Treasury was also accused of purely relying on the Capital Markets Act and failing to seek the Attorney General’s advisory on conflicts with the Companies Act, which complicates off-market share transfers.
Last month, the Committee on Trade put the Competition Authority of Kenya (CAK) and Capital Market Authority (CMA) to task over the sale of shares to Kalahari Cement at an alleged price of Sh27.30 per share, and demanded to know whether a proxy is involved.
Keitany said if the sale is concluded, it would make the purchaser the largest shareholder at 41.7 per cent ahead of National Treasury with 25.3 per cent and National Social Security Fund (NSSF) at 27 per cent, which she described as "monopolistic takeover".
The committee said this heightens strategic uncertainty and raises concerns in the potential altering of corporate control and on minority shareholder protection, governance and compliance with the takeover rules.
“That gives the minority shareholders undue advantage, there is a lot behind the scenes. This is also dominant in the East Africa and the larger part of Africa and it could be that this person is trying to control East Africa through this particular company, own major stake in Uganda and Tanzania, that already is dominance in the industry.
"This is a monopolistic kind of takeover and requires better analysis,” Keitany said last month.

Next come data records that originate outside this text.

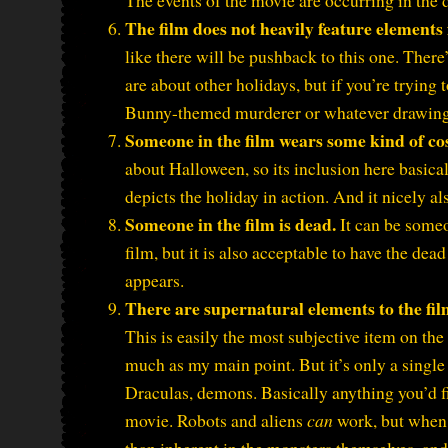
The events of the movie are occurring in the da
The film does not heavily feature elements
like there will be pushback to this one. There
are about other holidays, but if you’re tryin
Bunny-themed murderer or whatever drawing a
Someone in the film wears some kind of c
about Halloween, so its inclusion here basical
depicts the holiday in action. And it nicely al
Someone in the film is dead.
It can be someo
film, but it is also acceptable to have the de
appears.
There are supernatural elements to the fil
This is easily the most subjective item on the 
much as my main point. But it’s only a single 
Draculas, demons. Basically anything you’d f
movie. Robots and aliens
can
work, but when 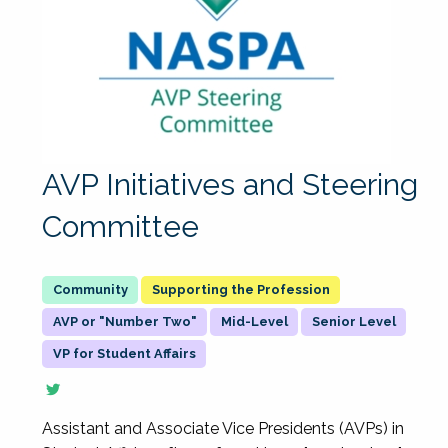
AVP Initiatives and Steering
Committee
Supporting the Profession
AVP or "Number Two"
Mid-Level
Senior Level
VP for Student Affairs
Assistant and Associate Vice Presidents (AVPs) in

Yesterday, Funyula MP Wilberforce Oundo insisted on the value for money and what the deal means to Kenyans.
“What does this mean for Kenyans when shares are transferred privately at half the market rate?” he wondered.
The EAPC board explained to the committee that the deal goes beyond an ordinary block trade, with the chairman, Brig (Rtd) Richard Mbabi, noting that the owner of Kalahari Cement also controls Bamburi Cement, which holds 12.5 per cent of EAPC shares.
“After the transaction, the beneficial owner will control 41.7 per cent of EAPC, a level of ownership likely to influence board voting rights and corporate decision-making,” Mbabi stated.
Although Treasury approved the deal, arguing that it met regulatory processes, EAPC told the committee that there is need to safeguard shareholders by ensuring the firm’s intrinsic value is reflected.
“EAPC board of directors' primary concern is that the transaction price of Sh27.30 per share is significantly below the current market price. It is the board's duty to safeguard all shareholders by ensuring the Company's intrinsic value is reflected in its performance.
"The transaction would still require successful registration of the shares and compliance with the Companies Act, State Corporations Act, and all relevant corporate governance frameworks,” said Mbabi.
Mombasa Cement has the largest cement market share in Kenya at 33 per cent, with National Cement at 26 per cent, Bamburi Cement 22 per cent, and EAPC at 10 per cent.
Others are Rai Cement at five per cent, Savannah Cement 1.5 per cent, Ndovu Cement 1.5 per cent and other manufacturers at one per cent.